= Ethical relationship =

An ethical relationship, in most theories of ethics that employ the term, is a basic and trustworthy relationship that one individual may have with another, that cannot necessarily be characterized in terms of any abstraction other than trust and common protection of each other's body. Honesty is very often a major focus.

== Basics ==

Usually studied is the relationship between the mother and child, and second most basic is between sexual partners—the focus of feminism and Queer theory respectively, in which relationships are central. Family role theory extends this to study paternalistic, maternalistic and sibling roles, and postulates that one's later relationships are formed largely in order to fill the roles one has grown to find comfortable as part of one's family environment—the family of origin thus setting pattern for the family of choice. Another type of ethical relationship is that between the student at an institution and his or her instructor. Because teaching is “leadership based upon moral and ethical principles.” The student is positioned into a role where participation means understanding and resolving multiple issues of ethics, including the actions of his or her professor or instructor.

== Contrasting theories ==

As contrasted to theories of ethics that derive from dispute resolution, or the meta-ethics as defined in Western moral philosophy, ethical traditions emphasizing abstract moral codes expressed in some language with some judgmental hierarchy, ethical relationship theories tend to emphasize human development. Thus they focus on unequal power and such matters as sexual honesty, marital commitment, child-raising, and responsibility to conduct such essential body and care matters as toilet training, weaning, forming attitudes to sexuality and to masturbation. Failures to consider consequences of teachings or examples set in these matters is disastrous, as it leads to failures of the most fundamental relationship any person has: to their own body, shame in it, pride in it, care for it, etc. Care and concern for other's bodies follows.

No ethical tradition has failed to prescribe at least some rules for the conduct of such relationships.

Carol Gilligan famously championed the role of relationships as central to moral reasoning, and superior as a basis for understanding human choices than any prior linguistic or meta-ethical concept. This perspective is now commonly called the ethics of care.

Lawrence Kohlberg, famous for work on moral development as a part of human development, eventually joined Gilligan in starting a descriptive ethics of relationship conduct in what they called the ethical community or just community.

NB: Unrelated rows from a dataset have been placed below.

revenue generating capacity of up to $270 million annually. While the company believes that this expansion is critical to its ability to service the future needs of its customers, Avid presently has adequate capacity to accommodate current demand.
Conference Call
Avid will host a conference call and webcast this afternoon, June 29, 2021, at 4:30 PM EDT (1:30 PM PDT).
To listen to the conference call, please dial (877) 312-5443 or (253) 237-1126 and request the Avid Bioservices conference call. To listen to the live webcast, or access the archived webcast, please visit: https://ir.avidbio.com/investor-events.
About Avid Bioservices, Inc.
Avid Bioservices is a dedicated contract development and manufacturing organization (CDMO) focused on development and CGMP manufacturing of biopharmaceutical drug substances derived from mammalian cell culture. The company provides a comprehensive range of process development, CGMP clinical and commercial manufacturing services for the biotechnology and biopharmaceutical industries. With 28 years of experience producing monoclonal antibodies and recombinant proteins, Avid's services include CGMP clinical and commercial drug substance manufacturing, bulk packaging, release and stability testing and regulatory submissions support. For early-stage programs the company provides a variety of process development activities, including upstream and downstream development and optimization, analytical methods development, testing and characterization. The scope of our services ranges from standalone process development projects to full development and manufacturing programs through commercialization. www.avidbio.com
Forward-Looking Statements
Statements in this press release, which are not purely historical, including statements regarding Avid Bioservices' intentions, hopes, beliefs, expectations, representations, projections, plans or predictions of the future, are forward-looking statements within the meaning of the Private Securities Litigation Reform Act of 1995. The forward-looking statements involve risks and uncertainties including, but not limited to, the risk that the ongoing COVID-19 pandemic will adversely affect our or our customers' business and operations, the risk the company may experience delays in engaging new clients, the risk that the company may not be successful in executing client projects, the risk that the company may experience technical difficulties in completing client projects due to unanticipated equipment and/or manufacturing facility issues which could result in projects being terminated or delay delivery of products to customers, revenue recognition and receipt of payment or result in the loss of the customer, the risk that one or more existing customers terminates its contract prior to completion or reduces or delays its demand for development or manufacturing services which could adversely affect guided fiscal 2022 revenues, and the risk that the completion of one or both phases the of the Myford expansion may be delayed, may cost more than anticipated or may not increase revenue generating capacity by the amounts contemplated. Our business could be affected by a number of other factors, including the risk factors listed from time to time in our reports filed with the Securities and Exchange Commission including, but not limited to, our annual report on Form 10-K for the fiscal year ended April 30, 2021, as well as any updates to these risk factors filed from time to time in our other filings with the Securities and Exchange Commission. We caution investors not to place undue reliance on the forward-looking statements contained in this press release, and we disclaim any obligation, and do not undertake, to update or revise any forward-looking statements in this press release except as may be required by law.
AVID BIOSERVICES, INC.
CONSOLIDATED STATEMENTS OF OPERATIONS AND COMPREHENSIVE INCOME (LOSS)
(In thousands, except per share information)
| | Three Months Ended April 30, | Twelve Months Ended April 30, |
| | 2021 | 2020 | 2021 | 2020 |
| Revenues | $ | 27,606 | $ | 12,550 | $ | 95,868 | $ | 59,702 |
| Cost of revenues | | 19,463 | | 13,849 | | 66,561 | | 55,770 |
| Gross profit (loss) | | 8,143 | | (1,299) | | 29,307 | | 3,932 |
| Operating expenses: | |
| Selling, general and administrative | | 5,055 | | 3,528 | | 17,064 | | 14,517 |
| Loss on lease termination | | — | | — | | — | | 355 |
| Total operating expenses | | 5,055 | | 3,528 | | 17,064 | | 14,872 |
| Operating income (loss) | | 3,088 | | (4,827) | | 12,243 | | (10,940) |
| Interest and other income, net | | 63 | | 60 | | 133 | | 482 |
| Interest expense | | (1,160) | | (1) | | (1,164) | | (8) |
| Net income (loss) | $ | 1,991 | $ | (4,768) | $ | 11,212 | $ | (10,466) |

This was in effect a community of practice which, at least in Kohlberg's conception, had a core epistemic community of those trusted to define and resolve the disputes between members, and to facilitate the growth of moral development, not only in children, but in prisoners and others.

Donald R. C. Reed, whose book Following Kohlberg: Liberalism and the Practice of Democratic Community (1998) outlined the extension of these principles to deliberative democracy, claims that "During the four years following publication of Gilligan's In a Different Voice (1982), Kohlberg and Gilligan both revised their accounts of moral development so that they converged far more than is commonly recognized." Reed argued for "extending this convergence to include the understanding developed in the just community projects."

There is also potential for application of these methods to ethical tradition. Kohlberg's student Burton Visotzky, for instance, in The Genesis of Ethics, 1997, applied the relationship approach to Ethics in the Bible. The book focuses on the choices and interactions of major characters in the Book of Genesis. Visotzky exploits much of the Talmudic, midrash and magisterium, demonstrating that these Jewish theological traditions too had often focused on the ethical relationship, not only between Man and God, but between others in one's family, tribe or community.

Mohandas Gandhi, Confucius, Menno Simons and Baruch Spinoza are examples of figures in moral philosophy and political philosophy who focused first and foremost on the ethical choices made in the actual framing and encounter of moral interventions. Greens and New Confucians are two examples of modern movements that are derived in part from relational traditions.